[Object change descriptions]
*****

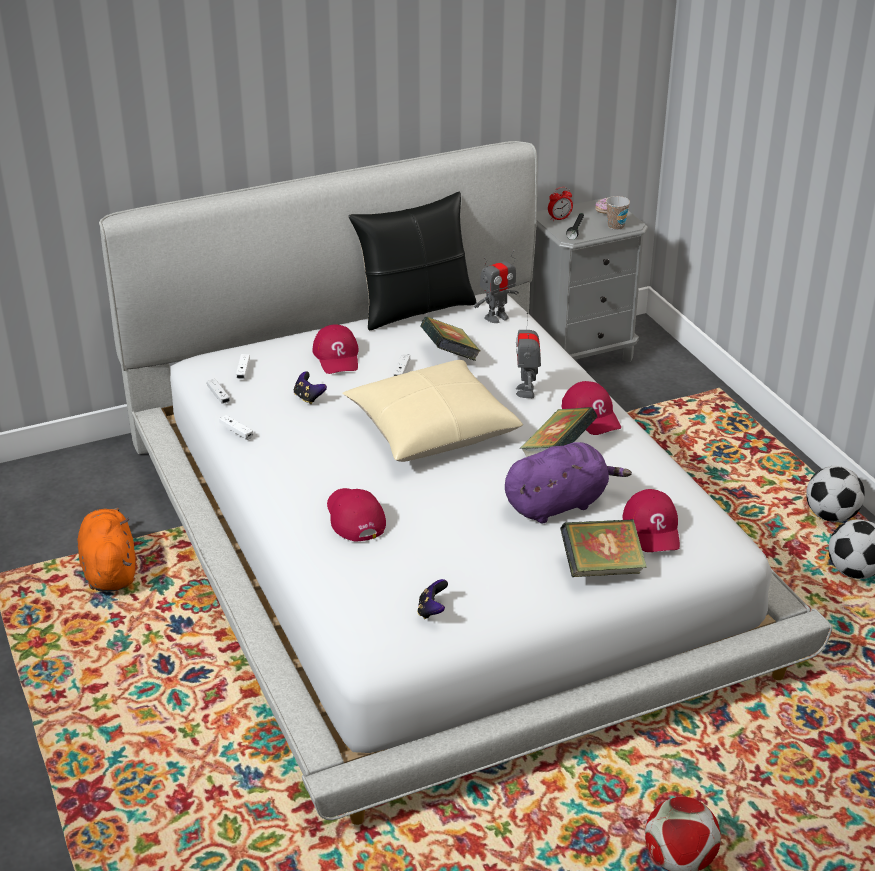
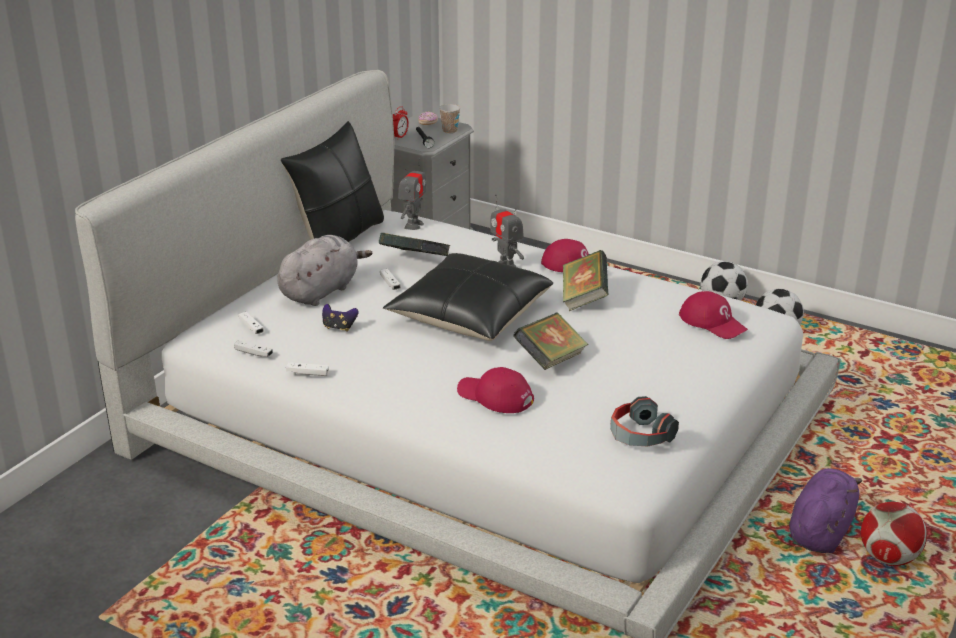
camera: 35 degrees left, 5 degrees down
(109, 569) = (215, 561): orange plush toy -> none
(337, 356) = (321, 291): red cap -> grey plush toy
(431, 428) = (469, 315): beige pillow -> black pillow
(432, 610) = (640, 435): game controller -> headphones
(559, 504) = (631, 331): purple plush toy -> purple plush toy (821, 531)
(601, 568) = (713, 361): book -> book (550, 360)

*****

**What is required:**
Where a line of the data contains "plush", copy that line.

**Answer for this exercise:**
(109, 569) = (215, 561): orange plush toy -> none
(337, 356) = (321, 291): red cap -> grey plush toy
(559, 504) = (631, 331): purple plush toy -> purple plush toy (821, 531)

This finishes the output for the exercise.